This a priori principle is called by Keynes the Principle of Indifference, and he gives the following statement of it (1921, 42): ‘The Principle of Indifference asserts that if there is no known reason for predicating of our subject one rather than another of several alternatives, then relatively to such knowledge the assertions of each of these alternatives have an equal probability.’

This is like the 'maximal uncertainty principle', or maximal entropy or 'principle of indifference'.

Unfortunately the Principle of Indifference leads to a number of paradoxes. Keynes gives a full account of these in chapter IV of his Treatise, and makes an attempt to solve them. Yet is has to be said that his solution is far from satisfactory. This concludes my brief account of  Keynes’s version of the logical theory of probability. Let us now turn to the subjective interpretation. The subjective theory of probability was discovered independently and at about the same time by Frank Ramsey in England, and Bruno de Finetti in Italy.

Both were smart.  One may mention William Ernest Johnson in this context. The notion of 'exchangeability' underlies both. If observations are judged to be exchangeable, then they must be a random sample from some model and there must exist a prior probability distribution over the parameter of the model. But this is an existence theorem: it is non informative. Additional assumptions are needed to get to a model or a prior probability distribution. The point about subjectivity is that it is subjective all the way down. We don't really know if we have access to anything truly random. 

Their two versions of the theory are broadly similar, though there are important differences which are well described in Galavotti (1991). In what follows I will concentrate mainly on Ramsey since his work is directly connected with that of Keynes. Ramsey was a younger contemporary of Keynes at Cambridge.

Both were taught by Johnson who also tried but failed to teach Wittlesstein. Ramsey's great importance is related to our pessimism regarding getting access to true randomness. Within a large enough disordered system there must be some order.

His fundamental paper introducing the subjective approach to probability was read to the Moral Sciences Club at Cambridge, and Ramsey begins the paper by criticizing Keynes’s views on probability. According to Keynes there are logical relations of probability between pairs of propositions, and these can be in some sense perceived. Ramsey criticizes this as follows (1926, 161): ‘But let us now return to a more fundamental criticism of Mr. Keynes’ views, which is the obvious one that there really do not seem to be any such things as the probability relations he describes.

Or relations of any other type save by seeing x as some y where the y might be statistical correlation or sexiness or crappiness or anything else. Probability, like Beauty is in the eyes of the beholder. It would be nice to know that randomness really exists and that when all information is available there is still the miracle of freedom. 

He supposes that, at any rate in certain cases, they can be perceived; but speaking for myself I feel confident that this is not true. I do not perceive them, and if I am to be persuaded that they exist it must be by argument; moreover I shrewdly suspect that others do not perceive them either, because they are able to come to so very little agreement as to which of them relates any two given propositions.’

I say x is sexy, you disagree but there is some y which you find is sexy. Sexiness is still a relation, its just that everybody has different sequent calculi with respect to it.

**Data listing**:
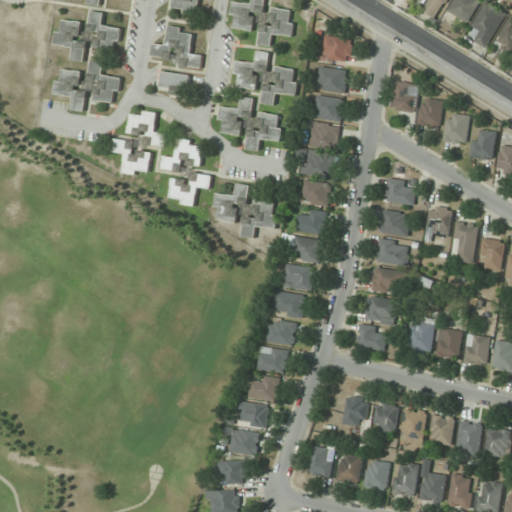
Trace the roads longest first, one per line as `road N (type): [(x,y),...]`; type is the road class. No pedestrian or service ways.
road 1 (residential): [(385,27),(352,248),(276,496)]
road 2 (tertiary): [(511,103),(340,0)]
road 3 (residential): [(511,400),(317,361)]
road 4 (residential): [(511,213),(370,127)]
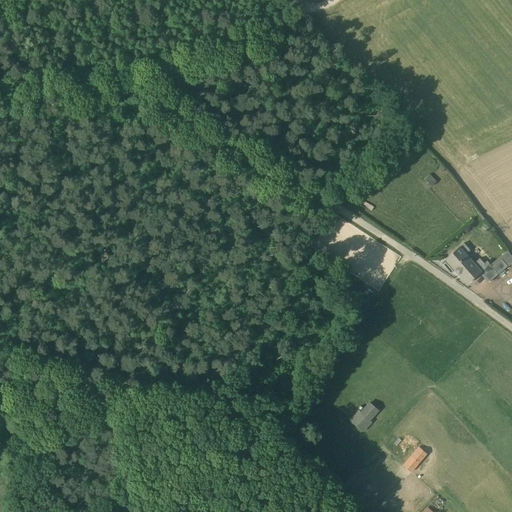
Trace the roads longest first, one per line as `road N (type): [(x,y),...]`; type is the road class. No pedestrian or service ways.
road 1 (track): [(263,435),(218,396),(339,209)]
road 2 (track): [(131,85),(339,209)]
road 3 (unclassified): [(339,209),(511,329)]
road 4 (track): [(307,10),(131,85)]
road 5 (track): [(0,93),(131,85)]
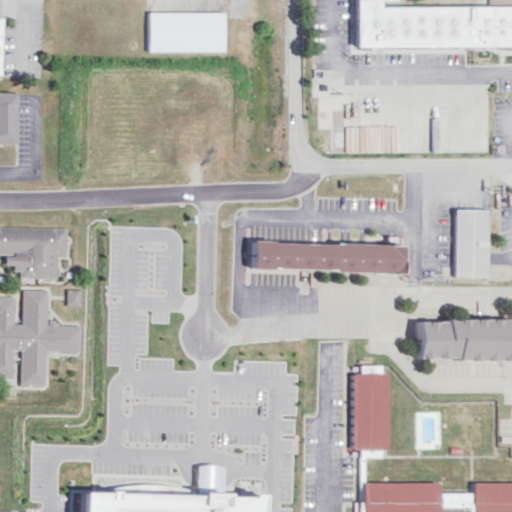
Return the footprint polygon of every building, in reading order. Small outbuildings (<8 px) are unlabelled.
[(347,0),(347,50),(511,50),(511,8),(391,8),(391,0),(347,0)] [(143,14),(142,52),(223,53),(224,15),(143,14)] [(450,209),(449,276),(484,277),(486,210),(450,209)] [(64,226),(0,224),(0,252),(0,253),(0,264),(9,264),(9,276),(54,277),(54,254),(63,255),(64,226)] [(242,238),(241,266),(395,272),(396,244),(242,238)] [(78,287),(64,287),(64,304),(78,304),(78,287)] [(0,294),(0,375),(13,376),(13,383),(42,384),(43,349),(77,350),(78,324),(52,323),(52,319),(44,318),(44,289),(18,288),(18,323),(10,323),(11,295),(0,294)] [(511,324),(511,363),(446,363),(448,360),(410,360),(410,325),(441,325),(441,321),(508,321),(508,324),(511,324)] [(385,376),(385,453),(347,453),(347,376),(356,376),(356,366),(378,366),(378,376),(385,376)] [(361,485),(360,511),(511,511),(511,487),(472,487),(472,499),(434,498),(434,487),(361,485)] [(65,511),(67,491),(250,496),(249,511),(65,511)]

**What is asked**:
[1] Answer these about the probability text:
(a) In which chapter of his Treatise does Keynes give an account of the paradoxes?
(b) Who discovered the subjective theory of probability independently, and in which countries?
(c) Where was Ramsey's fundamental paper on the subjective approach read?
[2] Rewrite the probability text from "This is like" to "Finetti in Italy.", changing "paradoxes" to "puzzles".
This material has no connection to the probability text.

**Outputs in order**:
[1]
(a) Chapter IV.
(b) Frank Ramsey in England and Bruno de Finetti in Italy.
(c) At the Moral Sciences Club at Cambridge.

[2]
This is like the 'maximal uncertainty principle', or maximal entropy or 'principle of indifference'.

Unfortunately the Principle of Indifference leads to a number of puzzles. Keynes gives a full account of these in chapter IV of his Treatise, and makes an attempt to solve them. Yet is has to be said that his solution is far from satisfactory. This concludes my brief account of  Keynes’s version of the logical theory of probability. Let us now turn to the subjective interpretation. The subjective theory of probability was discovered independently and at about the same time by Frank Ramsey in England, and Bruno de Finetti in Italy.